> _Задача_: Преобразуйте все строки ниже в нумерованный список, опустив пустые строки. Изображения в ответ не включайте.

(Строки из набора данных)
____
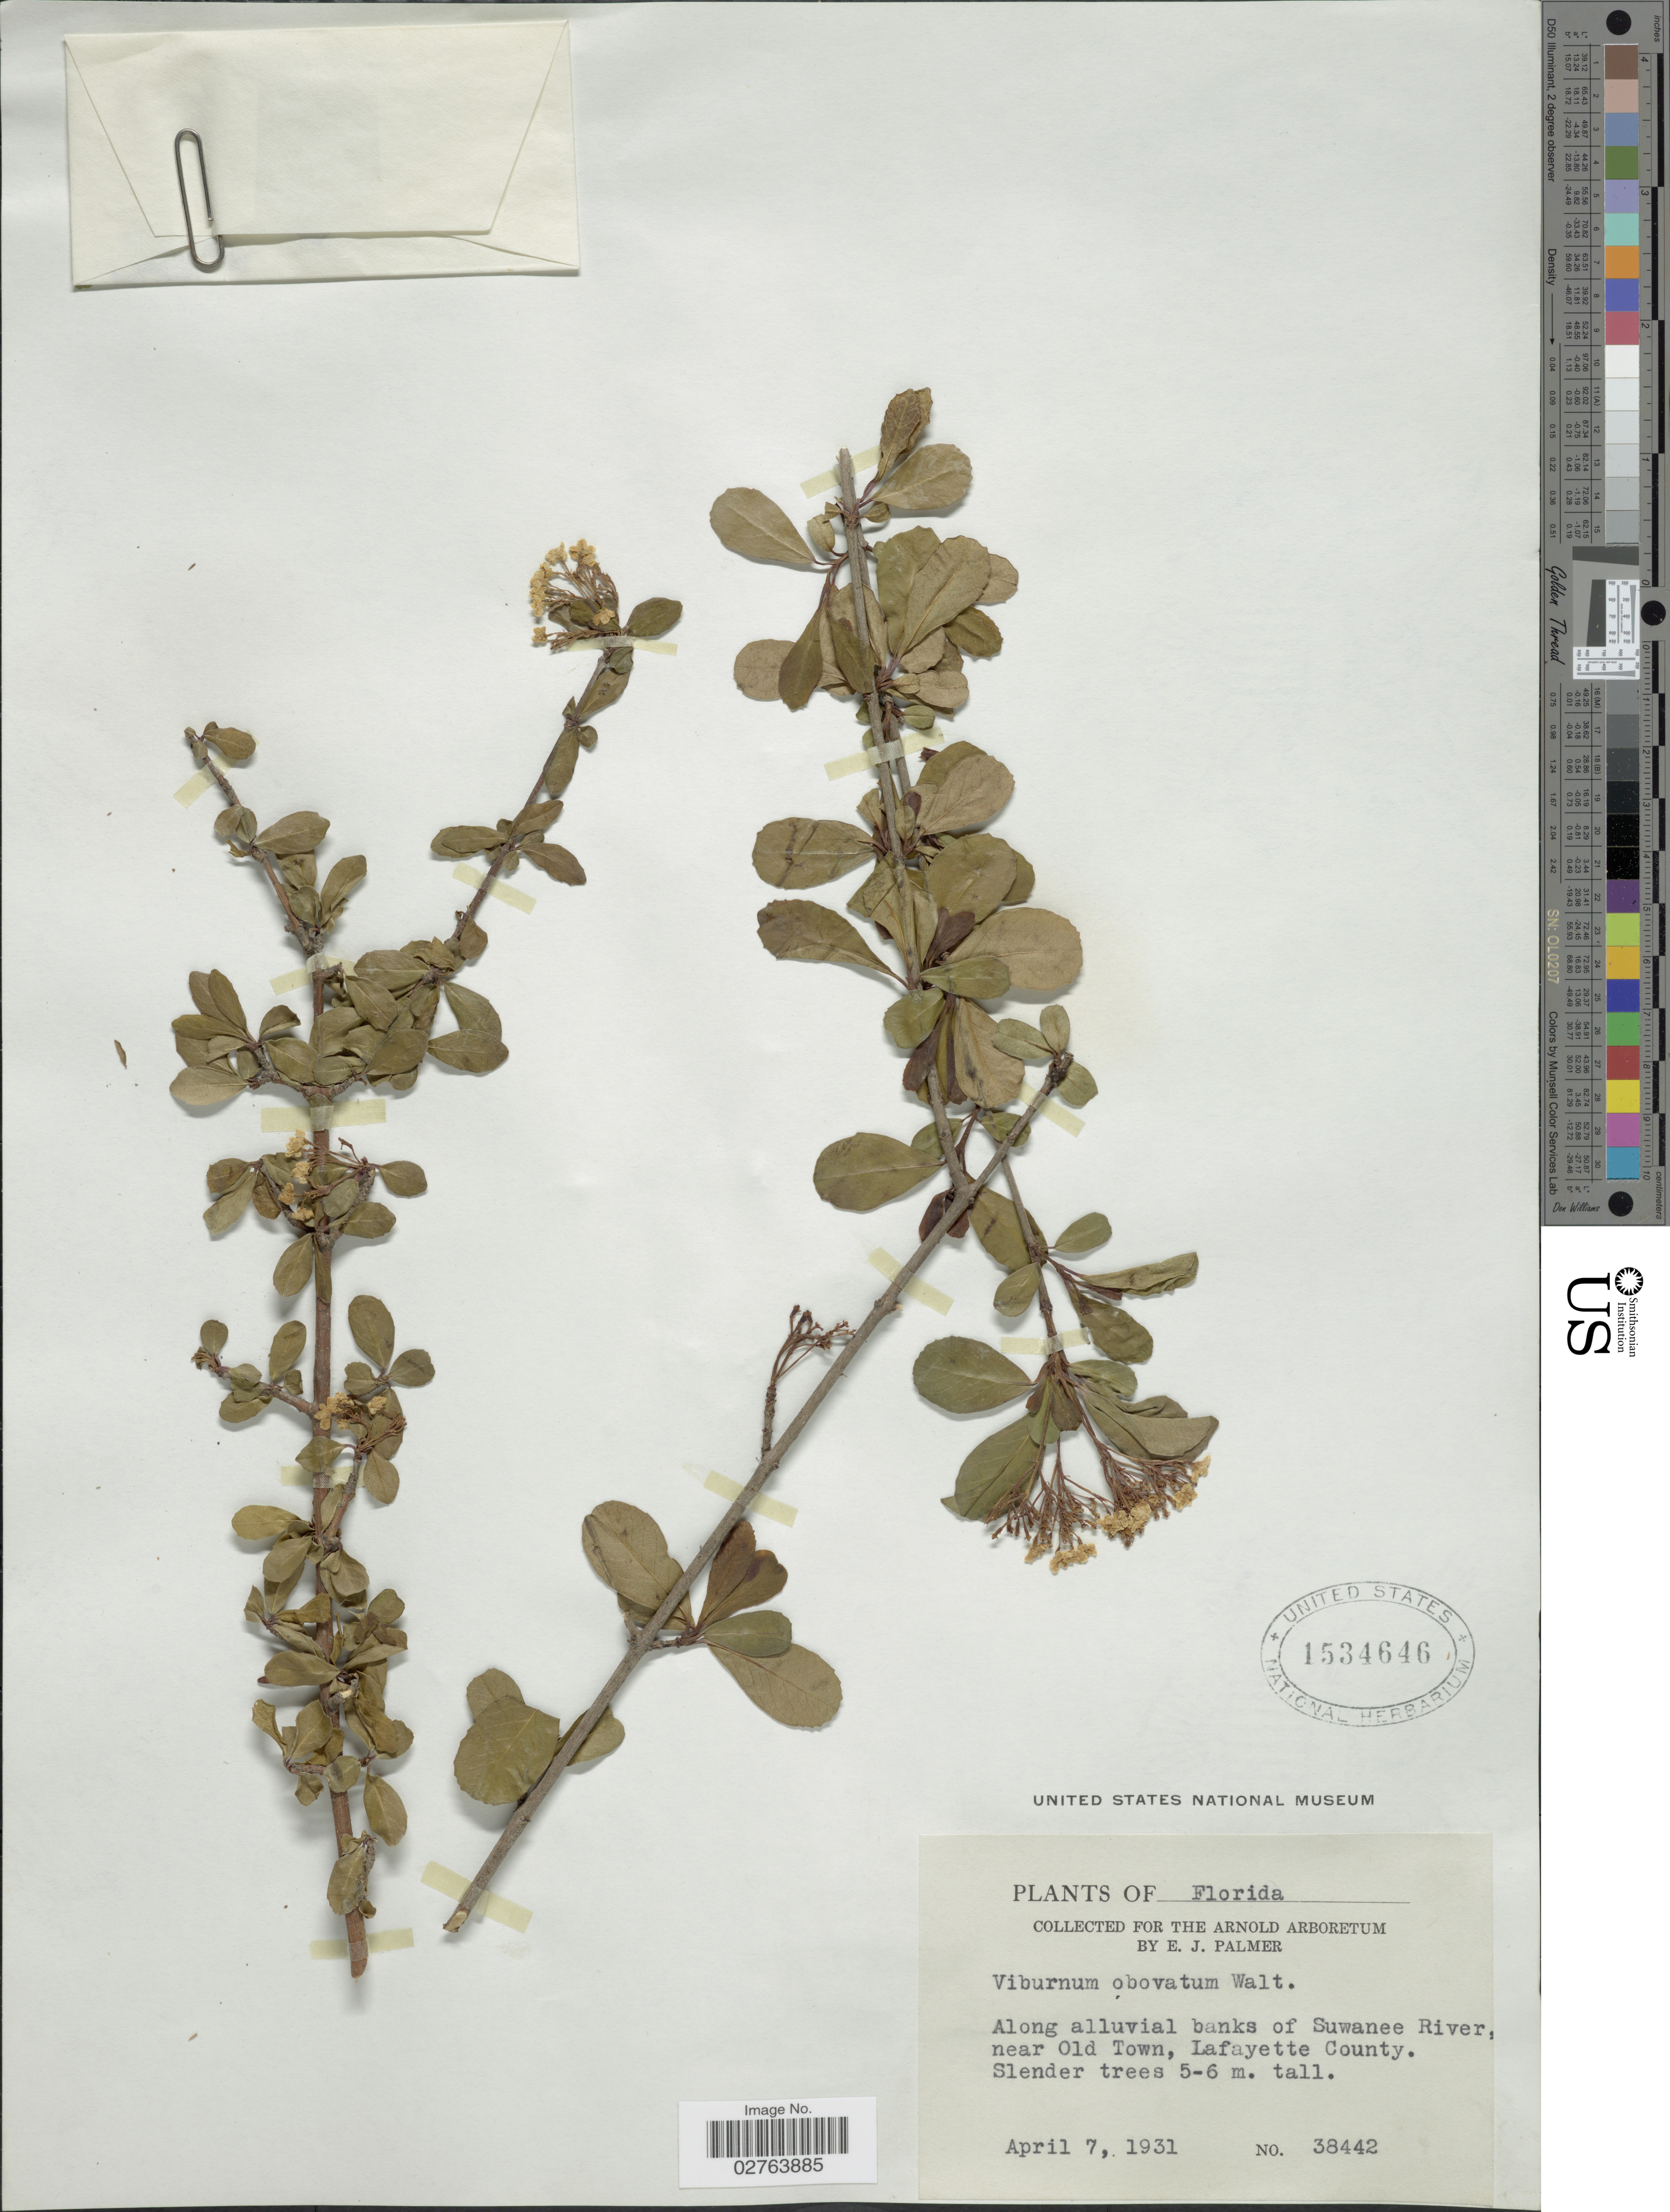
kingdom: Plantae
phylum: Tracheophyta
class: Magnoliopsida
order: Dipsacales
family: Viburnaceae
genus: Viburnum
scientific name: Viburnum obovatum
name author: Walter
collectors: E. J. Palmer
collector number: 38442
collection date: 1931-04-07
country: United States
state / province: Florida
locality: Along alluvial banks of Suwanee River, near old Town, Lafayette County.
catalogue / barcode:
____
> _Ответ на задание_:
1. kingdom: Plantae
2. phylum: Tracheophyta
3. class: Magnoliopsida
4. order: Dipsacales
5. family: Viburnaceae
6. genus: Viburnum
7. scientific name: Viburnum obovatum
8. name author: Walter
9. collectors: E. J. Palmer
10. collector number: 38442
11. collection date: 1931-04-07
12. country: United States
13. state / province: Florida
14. locality: Along alluvial banks of Suwanee River, near old Town, Lafayette County.
15. catalogue / barcode:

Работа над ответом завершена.